The ongoing blockade is part of a long history of tensions between Armenia and Azerbaijan over control of Nagorno-Karabakh that has repeatedly resulted in widespread abuses against civilians. The genocidal history of the Ottoman Empire, having perpetrated genocide against its ethnic Armenian population from 1915 to 1917, contributes to fears that the humanitarian situation will continue to deteriorate, resulting in grave protection risks to the region’s ethnic Armenian population.


      • Decades of serious violations of International Human Rights Law and International Humanitarian Law (IHL), as well as impunity for all parties to the conflict.
      • Evidence of conduct interfering with or impeding delivery or access to supplies, facilities, equipment, objects or medical or humanitarian support indispensable to the survival of the civilian population.
      • Ethnic tensions between Armenians and Azerbaijanis, fueling cycles of violence and lack of genuine commitment to peace agreements.
      • Establishment of a new military border point separating Armenia and the primarily ethnic Armenian enclave, which is surrounded by Azeri territory.
      • History of atrocity crimes perpetrated against the ethnic Armenian population.


Azerbaijani authorities must immediately lift the blockade of the Lachin corridor and allow for unhindered and safe passage of civilians and goods along the corridor, as well as guarantee unimpeded humanitarian access in line with international law and the ICJ provisional measures.
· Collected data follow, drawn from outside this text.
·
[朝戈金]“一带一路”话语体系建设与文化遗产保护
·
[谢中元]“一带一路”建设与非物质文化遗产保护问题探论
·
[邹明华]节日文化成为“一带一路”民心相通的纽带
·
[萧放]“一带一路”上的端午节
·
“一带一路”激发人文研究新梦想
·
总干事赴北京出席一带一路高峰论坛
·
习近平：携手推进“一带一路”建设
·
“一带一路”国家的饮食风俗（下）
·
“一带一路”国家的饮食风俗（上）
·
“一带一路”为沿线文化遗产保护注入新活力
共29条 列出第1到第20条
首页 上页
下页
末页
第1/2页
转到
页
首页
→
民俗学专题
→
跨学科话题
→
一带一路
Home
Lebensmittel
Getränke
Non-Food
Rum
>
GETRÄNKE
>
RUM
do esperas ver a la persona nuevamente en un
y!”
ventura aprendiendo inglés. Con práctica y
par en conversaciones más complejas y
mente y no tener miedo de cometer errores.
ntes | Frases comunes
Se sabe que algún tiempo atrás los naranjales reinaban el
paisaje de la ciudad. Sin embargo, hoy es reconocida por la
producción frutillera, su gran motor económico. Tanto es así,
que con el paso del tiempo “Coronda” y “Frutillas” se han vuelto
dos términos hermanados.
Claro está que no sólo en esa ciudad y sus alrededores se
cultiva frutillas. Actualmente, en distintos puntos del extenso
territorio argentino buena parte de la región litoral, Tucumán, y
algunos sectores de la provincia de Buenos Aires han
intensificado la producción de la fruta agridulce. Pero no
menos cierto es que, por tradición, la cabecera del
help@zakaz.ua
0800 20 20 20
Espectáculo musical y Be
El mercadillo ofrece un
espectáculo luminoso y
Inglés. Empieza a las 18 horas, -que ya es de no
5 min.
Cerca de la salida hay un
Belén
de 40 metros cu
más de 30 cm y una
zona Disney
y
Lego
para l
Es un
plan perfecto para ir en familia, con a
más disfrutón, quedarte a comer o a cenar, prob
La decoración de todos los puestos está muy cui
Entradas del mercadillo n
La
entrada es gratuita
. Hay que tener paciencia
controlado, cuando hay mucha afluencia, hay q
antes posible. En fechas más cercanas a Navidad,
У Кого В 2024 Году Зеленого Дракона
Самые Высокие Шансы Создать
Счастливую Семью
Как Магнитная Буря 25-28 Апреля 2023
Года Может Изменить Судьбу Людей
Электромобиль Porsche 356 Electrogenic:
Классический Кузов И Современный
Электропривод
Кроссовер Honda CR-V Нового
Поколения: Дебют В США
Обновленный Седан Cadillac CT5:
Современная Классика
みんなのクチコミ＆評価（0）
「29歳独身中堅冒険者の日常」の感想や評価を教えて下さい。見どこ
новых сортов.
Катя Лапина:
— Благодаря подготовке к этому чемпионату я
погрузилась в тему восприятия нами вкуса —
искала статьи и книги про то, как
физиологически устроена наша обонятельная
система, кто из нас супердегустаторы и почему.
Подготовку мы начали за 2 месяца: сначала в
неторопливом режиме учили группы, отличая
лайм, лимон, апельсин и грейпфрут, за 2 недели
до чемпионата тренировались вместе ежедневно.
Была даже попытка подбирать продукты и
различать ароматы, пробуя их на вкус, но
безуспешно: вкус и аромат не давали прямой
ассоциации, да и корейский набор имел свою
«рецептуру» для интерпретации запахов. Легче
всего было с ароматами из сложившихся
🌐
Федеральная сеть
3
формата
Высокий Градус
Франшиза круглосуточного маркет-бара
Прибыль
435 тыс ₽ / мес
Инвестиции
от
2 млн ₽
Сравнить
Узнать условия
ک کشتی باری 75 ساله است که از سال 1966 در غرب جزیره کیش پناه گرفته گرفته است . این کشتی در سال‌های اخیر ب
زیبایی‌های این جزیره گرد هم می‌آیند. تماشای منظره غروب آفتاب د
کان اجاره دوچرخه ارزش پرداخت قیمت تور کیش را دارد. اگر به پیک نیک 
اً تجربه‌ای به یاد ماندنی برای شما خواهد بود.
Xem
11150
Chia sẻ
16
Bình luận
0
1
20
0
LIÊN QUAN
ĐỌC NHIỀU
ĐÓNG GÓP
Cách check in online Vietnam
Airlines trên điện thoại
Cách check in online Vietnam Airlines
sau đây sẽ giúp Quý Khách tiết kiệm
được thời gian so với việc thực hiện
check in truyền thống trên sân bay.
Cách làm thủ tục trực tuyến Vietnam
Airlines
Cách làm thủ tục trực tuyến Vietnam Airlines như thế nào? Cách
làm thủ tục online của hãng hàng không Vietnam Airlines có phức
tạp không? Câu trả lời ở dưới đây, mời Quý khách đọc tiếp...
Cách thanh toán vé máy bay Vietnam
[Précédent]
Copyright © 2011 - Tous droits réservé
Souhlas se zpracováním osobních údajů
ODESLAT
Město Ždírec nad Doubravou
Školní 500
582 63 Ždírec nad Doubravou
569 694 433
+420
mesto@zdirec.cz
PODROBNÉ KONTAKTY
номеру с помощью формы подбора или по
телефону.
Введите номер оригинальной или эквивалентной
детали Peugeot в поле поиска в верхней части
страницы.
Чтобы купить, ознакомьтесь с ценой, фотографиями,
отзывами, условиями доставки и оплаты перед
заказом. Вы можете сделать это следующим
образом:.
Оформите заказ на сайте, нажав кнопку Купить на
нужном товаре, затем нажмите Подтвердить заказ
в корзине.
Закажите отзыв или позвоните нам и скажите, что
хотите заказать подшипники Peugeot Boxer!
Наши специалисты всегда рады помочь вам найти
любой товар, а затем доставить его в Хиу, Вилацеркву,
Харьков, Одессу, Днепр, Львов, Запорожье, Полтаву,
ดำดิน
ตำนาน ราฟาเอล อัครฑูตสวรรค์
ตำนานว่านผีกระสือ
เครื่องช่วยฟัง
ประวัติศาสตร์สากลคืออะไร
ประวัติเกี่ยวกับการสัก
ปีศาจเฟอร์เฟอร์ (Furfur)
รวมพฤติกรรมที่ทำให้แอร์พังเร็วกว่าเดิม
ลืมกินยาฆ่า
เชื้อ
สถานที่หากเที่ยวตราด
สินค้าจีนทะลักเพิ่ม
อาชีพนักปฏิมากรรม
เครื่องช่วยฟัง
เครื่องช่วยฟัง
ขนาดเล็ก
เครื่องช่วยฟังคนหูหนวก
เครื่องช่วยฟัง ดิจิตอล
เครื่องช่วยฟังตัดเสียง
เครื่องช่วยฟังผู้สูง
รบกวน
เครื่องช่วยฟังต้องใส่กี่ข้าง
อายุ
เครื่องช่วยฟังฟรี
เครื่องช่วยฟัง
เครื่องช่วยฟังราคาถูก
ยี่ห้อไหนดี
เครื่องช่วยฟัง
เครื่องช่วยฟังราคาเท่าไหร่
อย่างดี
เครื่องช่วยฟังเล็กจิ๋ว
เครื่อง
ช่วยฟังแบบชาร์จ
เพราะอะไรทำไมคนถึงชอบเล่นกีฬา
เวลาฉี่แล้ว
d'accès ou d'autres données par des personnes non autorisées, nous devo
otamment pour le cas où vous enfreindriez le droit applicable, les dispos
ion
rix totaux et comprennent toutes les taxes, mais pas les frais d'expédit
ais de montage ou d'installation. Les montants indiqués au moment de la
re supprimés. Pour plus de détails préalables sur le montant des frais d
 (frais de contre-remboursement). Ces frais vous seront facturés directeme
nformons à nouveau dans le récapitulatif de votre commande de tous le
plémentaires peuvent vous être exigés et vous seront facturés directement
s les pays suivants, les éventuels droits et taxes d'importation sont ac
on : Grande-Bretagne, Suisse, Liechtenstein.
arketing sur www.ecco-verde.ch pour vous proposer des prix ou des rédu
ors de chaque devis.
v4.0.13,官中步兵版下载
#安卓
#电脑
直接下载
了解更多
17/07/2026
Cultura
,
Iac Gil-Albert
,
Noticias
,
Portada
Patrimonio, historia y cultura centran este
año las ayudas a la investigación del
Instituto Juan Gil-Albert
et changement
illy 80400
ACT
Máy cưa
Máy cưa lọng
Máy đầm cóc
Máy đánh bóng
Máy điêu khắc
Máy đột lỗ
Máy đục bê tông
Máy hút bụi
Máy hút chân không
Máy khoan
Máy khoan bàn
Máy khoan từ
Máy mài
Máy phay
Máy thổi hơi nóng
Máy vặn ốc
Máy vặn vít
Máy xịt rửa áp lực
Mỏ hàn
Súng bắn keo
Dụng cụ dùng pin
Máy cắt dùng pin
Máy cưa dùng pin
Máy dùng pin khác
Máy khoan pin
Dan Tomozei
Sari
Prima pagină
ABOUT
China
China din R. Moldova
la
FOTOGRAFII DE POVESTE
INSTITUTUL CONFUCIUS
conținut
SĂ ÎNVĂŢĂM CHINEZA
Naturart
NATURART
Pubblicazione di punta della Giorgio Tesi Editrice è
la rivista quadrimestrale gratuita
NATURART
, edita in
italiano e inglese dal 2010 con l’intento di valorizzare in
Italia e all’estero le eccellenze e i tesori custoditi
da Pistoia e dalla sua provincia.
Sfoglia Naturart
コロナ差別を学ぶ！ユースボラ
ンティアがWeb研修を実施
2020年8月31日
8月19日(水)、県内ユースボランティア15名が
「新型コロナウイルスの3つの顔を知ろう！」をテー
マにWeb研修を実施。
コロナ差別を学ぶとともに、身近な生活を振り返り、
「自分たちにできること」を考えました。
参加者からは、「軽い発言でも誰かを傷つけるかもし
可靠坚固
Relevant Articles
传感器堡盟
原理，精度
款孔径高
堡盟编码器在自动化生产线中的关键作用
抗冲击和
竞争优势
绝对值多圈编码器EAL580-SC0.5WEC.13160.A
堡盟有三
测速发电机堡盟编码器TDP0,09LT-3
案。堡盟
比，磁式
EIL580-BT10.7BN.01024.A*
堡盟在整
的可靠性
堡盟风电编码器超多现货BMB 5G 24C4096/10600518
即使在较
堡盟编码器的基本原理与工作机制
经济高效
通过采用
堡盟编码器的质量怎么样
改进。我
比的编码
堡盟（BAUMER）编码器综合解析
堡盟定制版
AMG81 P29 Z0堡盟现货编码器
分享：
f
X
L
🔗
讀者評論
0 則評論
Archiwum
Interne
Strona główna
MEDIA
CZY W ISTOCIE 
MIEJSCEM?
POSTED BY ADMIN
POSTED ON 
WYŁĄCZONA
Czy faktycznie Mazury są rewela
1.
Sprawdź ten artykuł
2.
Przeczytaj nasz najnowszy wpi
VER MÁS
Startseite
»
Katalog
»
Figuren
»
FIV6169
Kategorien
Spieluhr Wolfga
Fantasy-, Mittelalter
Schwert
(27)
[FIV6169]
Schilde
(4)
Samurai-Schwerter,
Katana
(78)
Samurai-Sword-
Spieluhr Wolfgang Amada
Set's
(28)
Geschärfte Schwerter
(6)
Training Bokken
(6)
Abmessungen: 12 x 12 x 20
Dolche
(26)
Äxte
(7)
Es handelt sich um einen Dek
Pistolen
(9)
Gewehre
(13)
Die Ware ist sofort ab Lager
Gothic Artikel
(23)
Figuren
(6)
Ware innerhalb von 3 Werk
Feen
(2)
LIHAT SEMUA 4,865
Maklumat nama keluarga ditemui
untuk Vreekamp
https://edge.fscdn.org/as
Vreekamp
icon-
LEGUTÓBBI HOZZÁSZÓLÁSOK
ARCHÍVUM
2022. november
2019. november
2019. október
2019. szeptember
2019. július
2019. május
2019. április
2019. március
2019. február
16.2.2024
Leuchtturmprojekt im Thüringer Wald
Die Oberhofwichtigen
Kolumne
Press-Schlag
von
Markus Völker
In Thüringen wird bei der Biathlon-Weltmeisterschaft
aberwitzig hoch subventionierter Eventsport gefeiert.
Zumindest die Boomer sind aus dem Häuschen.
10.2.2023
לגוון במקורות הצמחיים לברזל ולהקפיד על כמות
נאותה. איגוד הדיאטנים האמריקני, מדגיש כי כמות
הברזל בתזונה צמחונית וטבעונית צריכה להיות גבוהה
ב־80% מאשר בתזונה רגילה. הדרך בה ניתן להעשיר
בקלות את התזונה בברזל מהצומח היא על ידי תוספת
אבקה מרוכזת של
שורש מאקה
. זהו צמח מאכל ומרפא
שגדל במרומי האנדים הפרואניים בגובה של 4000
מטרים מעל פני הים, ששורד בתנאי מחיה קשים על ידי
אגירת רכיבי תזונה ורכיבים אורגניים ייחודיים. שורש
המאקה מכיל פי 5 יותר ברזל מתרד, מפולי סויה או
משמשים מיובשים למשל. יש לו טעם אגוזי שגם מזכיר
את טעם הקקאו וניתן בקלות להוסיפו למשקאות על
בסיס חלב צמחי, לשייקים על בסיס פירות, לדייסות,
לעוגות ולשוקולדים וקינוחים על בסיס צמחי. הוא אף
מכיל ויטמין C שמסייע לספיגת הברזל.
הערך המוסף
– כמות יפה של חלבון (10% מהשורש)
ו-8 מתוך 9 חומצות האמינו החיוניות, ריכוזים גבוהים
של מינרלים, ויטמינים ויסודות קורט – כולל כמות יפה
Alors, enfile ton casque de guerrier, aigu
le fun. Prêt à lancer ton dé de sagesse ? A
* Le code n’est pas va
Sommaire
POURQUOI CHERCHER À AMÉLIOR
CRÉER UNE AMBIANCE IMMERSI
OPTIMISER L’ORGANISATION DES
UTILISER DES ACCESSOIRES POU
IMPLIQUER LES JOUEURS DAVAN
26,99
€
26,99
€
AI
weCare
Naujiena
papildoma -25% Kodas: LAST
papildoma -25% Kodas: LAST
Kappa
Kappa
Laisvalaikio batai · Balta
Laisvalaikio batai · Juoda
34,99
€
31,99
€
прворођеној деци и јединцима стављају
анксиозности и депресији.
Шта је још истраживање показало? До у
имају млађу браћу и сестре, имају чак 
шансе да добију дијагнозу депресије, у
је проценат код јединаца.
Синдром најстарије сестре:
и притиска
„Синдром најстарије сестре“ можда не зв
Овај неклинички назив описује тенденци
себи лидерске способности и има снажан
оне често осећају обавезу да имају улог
Under IHL, all sides must allow and facilitate the rapid and unimpeded passage of humanitarian relief for civilians in need, including medical supplies and essential food.  The international community must engage in further dialogue with all parties, as well as support calls from the Parliamentary Assembly of the Council of Europe to establish an independent fact-finding mission to assess the humanitarian situation.

All parties to the conflict must rigorously adhere to the commitments made under the 2020 peace deal between Armenia, Azerbaijan and Russia and explore opportunities to normalize relations to contribute to greater regional stability and cooperation. Azerbaijan forces must take steps to prevent any violent escalation and guarantee the safety of ethnic Armenians within and attempting to leave Nagorno-Karabakh.